The drone revolution, it appears, came along just in time for the Army. The service’s leaders have decided they can afford neither a new armed scout helicopter nor even the old ones they already own, but there’s always MUM-T — aka Manned Unmanned Teaming, in which manned aircraft work with unmanned aerial systems (UAS), aka drones. When Lt. Col. Pat Davis led an Army aviation battalion in Afghanistan last year, for example, his AH-64E Apache attack helicopter crews were helped by drones in some 60 percent of direct fire missions, Davis told Breaking Defense after a Boeing Company media breakfast Wednesday.
“It’s a phenomenal capability,” Davis said on the eve of an Association of the United States Army aviation conference. Davis was there to describe how pleased he and others in the Army are with the AH-64E, the latest version of the beefy, heavily armed attack helicopter known to some Taliban as “The Monster.”

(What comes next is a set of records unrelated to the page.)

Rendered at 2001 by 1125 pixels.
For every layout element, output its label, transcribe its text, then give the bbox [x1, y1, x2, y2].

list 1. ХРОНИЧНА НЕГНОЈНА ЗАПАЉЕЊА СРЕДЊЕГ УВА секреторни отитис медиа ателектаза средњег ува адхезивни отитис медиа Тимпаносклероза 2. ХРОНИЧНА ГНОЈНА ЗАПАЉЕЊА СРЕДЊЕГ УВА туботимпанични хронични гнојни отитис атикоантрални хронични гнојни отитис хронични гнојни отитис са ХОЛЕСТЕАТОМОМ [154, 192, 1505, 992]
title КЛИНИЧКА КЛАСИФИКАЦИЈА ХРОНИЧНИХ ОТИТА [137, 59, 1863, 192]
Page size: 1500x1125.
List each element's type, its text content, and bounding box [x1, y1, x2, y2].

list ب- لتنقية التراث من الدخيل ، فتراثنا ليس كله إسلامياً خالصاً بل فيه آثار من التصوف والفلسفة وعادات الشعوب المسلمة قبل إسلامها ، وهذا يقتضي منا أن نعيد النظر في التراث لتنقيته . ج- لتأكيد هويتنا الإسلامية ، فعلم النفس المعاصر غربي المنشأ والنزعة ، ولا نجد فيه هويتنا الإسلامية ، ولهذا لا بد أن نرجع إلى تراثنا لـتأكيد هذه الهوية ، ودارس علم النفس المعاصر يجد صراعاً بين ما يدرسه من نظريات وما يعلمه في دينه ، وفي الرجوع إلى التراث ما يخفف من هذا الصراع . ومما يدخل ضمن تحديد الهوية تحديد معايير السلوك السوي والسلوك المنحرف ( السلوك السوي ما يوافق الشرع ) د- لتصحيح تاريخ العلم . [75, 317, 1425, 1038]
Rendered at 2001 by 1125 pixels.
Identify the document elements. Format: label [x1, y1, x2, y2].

Besides flying faster and farther than the AH-64D, the Echo model can “talk” to the Army’s MQ-1C Grey Eagle drone, a derivative of the Air Force MQ-1 Predator. That allowed Apache Echo crews in his unit to see full motion video of areas they were flying into or enemies they were being sent to attack well before they reached their destination.
“The ops tempo was very high,” Davis said, during the seven months his 1-229th Attack Reconnaissance Battalion spent in Afghanistan, which included the Echo model Apache’s first combat deployment. The unit’s 24 Apaches flew nearly 11,000 combat hours between March and November and maintained an impressive 87 percent Full Mission Capable rate, Davis boasted.
The battalion’s aircraft also included 15 OH-58D Kiowa Warrior scout helicopters — aircraft the Army has decided to retire under an Aviation Restructure Initiative (ARI) inspired by sequestration — and 10 UH-60M Black Hawk utility helicopters. Davis had no drones of his own to command, but he said his Apache crews made good use of the Echo model’s Tactical Common Data Link. The TCDL allows AH-64E crews to not only view a Grey Eagle’s video but also to control its sensors and even the drone and its two Hellfire missiles.
Coordinating by radio, the Apache crews also worked with other drones, Davis said, from small ScanEagles and RQ-7 Shadows to far larger Predators and MQ-9 Reapers, another Predator derivative far larger and more heavily armed than the Grey Eagle or MQ-1. The Reaper typically carries four Hellfires and two 500 pound bombs.
AH-64E crews can also take control of and aim a Grey Eagle’s sensors, a form of MUM-T known as LoI 3, for Level of Interoperability 3. Davis said his crews also did that, but less frequently. He added that, in training before they deployed but not in Afghanistan, his Apache Echo crews also practiced teaming with Grey Eagles at LoI 4, in which a manned aircraft crew controls the flight path of a drone and can launch its weapons.
The Army plans to give each of its divisions a company of Grey Eagles as part of its ARI, which in addition to retiring the venerable Kiowa Warrior – first flown in 1969 in its original version– includes a bitterly debated decision to take all Apaches away from Army National Guard units and give them to the active duty force. The Guard would get LUH-72 Lakota and Black Hawk utility helicopters instead.
Col. Jeff White, who oversees reconnaissance and attack helicopter requirements for Army Training and Doctrine Command (TRADOC), told the Boeing breakfast that “Manned Unmanned Teaming (is) an important part of our bridging strategy as we lose the Kiowa Warriors.” But White said the Army was just “scratching the surface” in its use of MUM-T.
Indeed, Davis said the in-flight use of drones by 1-229th Apache Echo crews wasn’t part of a plan but an ad hoc use of available resources. “It all depended on who showed up,” he said. “Sometimes the linkup (between Apaches and drones) would be done on station while they were at the mission location” and “sometimes it was by chance that they (drones) happened to be in the same area we were operating in, or they got called into an operating area.”
So as a commander, having used both OH-58Ds and drones to perform reconnaissance, which does Davis prefer? “A lot depends on what your mission set is,” he said. A helicopter with a human being inside can provide better situational awareness by “actually being on the mission and seeing it, smelling it, hearing it,” Davis offered. “But having the capability of an unmanned system that could get up a lot higher (10,000 to 15,000 feet) and still have those capabilities that it brings to the fight – having it available and allowing us to stand off where we’re not seen, not heard – there’s a lot to be said for that.”